ABSTRACT Staphylococcus aureus (SA) is a major cause of cutaneous infections. Virulent community-acquired methicillin-resistant SA (MRSA) is the most common source of skin and soft tissue infections in U.S. hospitals. Prompt recruitment of polymorphonuclear (PMN) leukocytes in sufficient numbers to the site of infection is critical for controlling MRSA infection and preventing dissemination to vital organs. Unexpectedly, we recently discovered that hematopoietic stem and progenitor cells (HSPCs) are also recruited to wounds, and these cells detect bacterial antigens and virulence factors, and augment PMN numbers necessary to resolve a MRSA infected wound. The signaling process eliciting an increase in myeloid recruitment and differentiation of HSPC within the wound was found to involve toll-like receptor 2 (TLR2) detection of peptidoglycans derived from the gram-positive cell wall and released within the wound. We propose that this newly discovered host immune trait is an adaption to effectively overcome immune suppression by MRSA virulence factors such as α-hemolysin toxin (AT) that blocks PMN recruitment by lysing perivascular macrophages that help guide them to sites of infection. The central hypothesis governing this proposal is that immune-modulation that tunes PMN number and antibacterial activity against MRSA infection can hasten clearance and healing. This proposal will utilize our innovative model of wound infection that employs genetically-engineered bioluminescent bacteria and a transgenic lysozyme- M-EGFP knock-in mouse that produces fluorescent mature PMN. This model will be used in conjunction with advanced in vivo whole animal optical imaging to noninvasively and longitudinally monitor bacterial burden and immune responses. A translational goal will be the implementation of human CD34+ HSPC myeloid expansion to evaluate the therapeutic potential of local PMN expansion to combat MRSA infection in an immunodeficient (NSG) mouse wound model.
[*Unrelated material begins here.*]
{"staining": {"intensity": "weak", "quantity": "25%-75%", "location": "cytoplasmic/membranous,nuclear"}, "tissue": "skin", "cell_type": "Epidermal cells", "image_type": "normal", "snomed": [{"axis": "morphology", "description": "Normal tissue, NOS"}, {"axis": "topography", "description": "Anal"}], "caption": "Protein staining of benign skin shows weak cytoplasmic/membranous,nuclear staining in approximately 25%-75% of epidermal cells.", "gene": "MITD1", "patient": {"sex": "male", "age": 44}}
抽象的 金黄色葡萄球菌（SA）是皮肤感染的主要原因。有力 耐甲氧西林的SA（MRSA）是最常见的皮肤来源 和美国医院的软组织感染。迅速招募多形刺激性 （PMN）足够数量到感染部位的白细胞对于控制至关重要 MRSA感染并防止向重要器官传播。出乎意料的是，我们最近 发现造血茎和祖细胞（HSPC）也被招募到 伤口，这些细胞检测细菌抗原和病毒因子，并增加 解决MRSA感染伤口所需的PMN数字。信号过程 引起伤口中HSPC的髓样募集和分化的增加 被发现涉及诸如收费受体2（TLR2）的检测 革兰氏阳性细胞壁并在伤口内释放。我们提出了这个新的 发现的宿主免疫特征是一种有效克服免疫的适应性 MRSA病毒因子的抑制，例如阻断PMN 通过裂解血管周围巨噬细胞招募，以帮助他们引导他们进入 感染。管理该提议的中心假设是免疫调节 调音PMN数量和针对MRSA感染的抗菌活性可以Haveten 清除和康复。该建议将利用我们的创新伤口感染模型 员工通过遗传设计的生物发光细菌和转基因溶菌酶 M-EGFP敲入小鼠，产生荧光成熟的PMN。这个模型将是 与先进的体内整个动物光学成像结合使用至无创 并纵向监测细菌燃烧和免疫反应。翻译目标 将是人类CD34+ HSPC髓样扩张的实施，以评估 局部PMN扩展的治疗潜力，以打击MRSA感染 免疫缺陷（NSG）小鼠伤口模型。